Samir Nasri serait concerné dans ce dossier en raison de ses liens passés avec certaines personnes du réseau et de son implication dans la boîte de nuit d’Ivry-sur-Seine.
Les enquêteurs cherchent donc à établir si l’ancien footballeur a seulement croisé des protagonistes de l’affaire ou s’il a joué un rôle dans la circulation de fonds suspects.
Pour l’heure, aucune décision judiciaire ne permet de conclure à sa culpabilité.
La prudence s’impose d’autant plus que le dossier semble vaste, avec plusieurs personnes, plusieurs périodes et différents niveaux de responsabilité possibles.
Un ancien international devenu consultant
Cette affaire touche une personnalité très connue du football français.
Formé à Marseille, Samir Nasri a rapidement été présenté comme l’un des grands talents de sa génération.

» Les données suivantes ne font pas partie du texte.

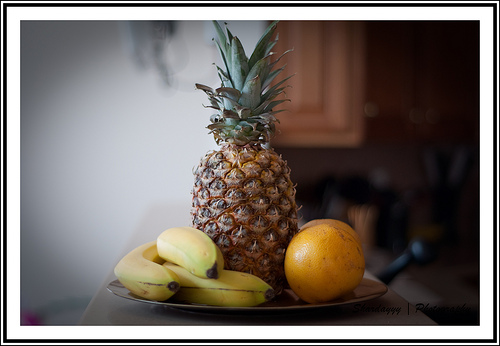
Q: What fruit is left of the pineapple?
A: Bananas.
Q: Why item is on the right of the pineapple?
A: An orange.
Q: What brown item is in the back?
A: A cabinet.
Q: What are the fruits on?
A: A plate.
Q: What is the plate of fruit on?
A: The counter.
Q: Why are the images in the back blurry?
A: The plate of fruit is in the focus.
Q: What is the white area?
A: The wall.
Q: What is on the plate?
A: Pineapple.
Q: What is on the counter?
A: Fruit.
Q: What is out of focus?
A: Cabinet.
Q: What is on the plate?
A: Bananas.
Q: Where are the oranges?
A: Plate.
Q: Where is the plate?
A: Coutner.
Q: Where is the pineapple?
A: Plate.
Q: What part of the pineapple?
A: Top.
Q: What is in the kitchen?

Il a porté le maillot de l’OM avant de rejoindre Arsenal, puis Manchester City, où il a remporté la Premier League.
Il a aussi connu l’équipe de France, avec 41 sélections entre 2007 et 2013.
Depuis la fin de sa carrière de joueur, il intervient comme consultant, notamment à la télévision. Cette exposition médiatique explique la forte résonance de sa garde à vue.
Le nom de Nasri suffit à transformer une affaire financière complexe en sujet national.
Mais derrière l’effet médiatique, les faits doivent rester lus avec précision : il n’est pas condamné, il n’est pas mis en examen à ce stade et il reste présumé innocent.
Une autre pression venue du fisc
Samir Nasri fait aussi l’objet d’un dossier fiscal distinct.
L’administration française s’intéresse à sa résidence fiscale. Officiellement domicilié à Dubaï, l’ancien joueur serait soupçonné par le fisc d’avoir en réalité résidé en France pendant une période contestée.
Cette procédure n’est pas la même que l’enquête sur le blanchiment présumé. Elle ajoute toutefois une pression supplémentaire autour de son train de vie, de ses revenus et de sa situation administrative.
Il faut donc éviter de mélanger les deux affaires.
L’une concerne une enquête pénale sur un possible blanchiment en bande organisée. L’autre relève d’un contentieux fiscal portant sur sa résidence et ses obligations déclaratives.
Une affaire qui peut encore évoluer
La garde à vue de Samir Nasri marque une étape importante, mais pas un aboutissement.
Les enquêteurs ont désormais ses explications. Ils devront les comparer aux pièces du dossier, aux mouvements bancaires, aux déclarations d’autres personnes et aux éléments liés à la gestion du XS.
Le juge d’instruction pourra ensuite décider de le convoquer à nouveau, de le placer sous le statut de témoin assisté, de le mettre en examen ou de ne pas donner de suite le concernant.
Dans ce type d’enquête, le temps judiciaire est souvent long.
Les flux financiers doivent être reconstitués. Les responsabilités doivent être individualisées. Les soupçons doivent être distingués des preuves.
C’est ce qui rend l’affaire sensible pour Samir Nasri.
Son nom est désormais associé à une information judiciaire lourde, mais son statut reste celui d’un homme entendu puis remis en liberté.
Le dossier n’a donc pas livré sa vérité.
Il ouvre surtout une nouvelle séquence : celle où l’ancien enfant prodige du football français devra expliquer son rôle exact dans une boîte de nuit devenue l’un des points d’intérêt d’une enquête sur un blanchiment présumé.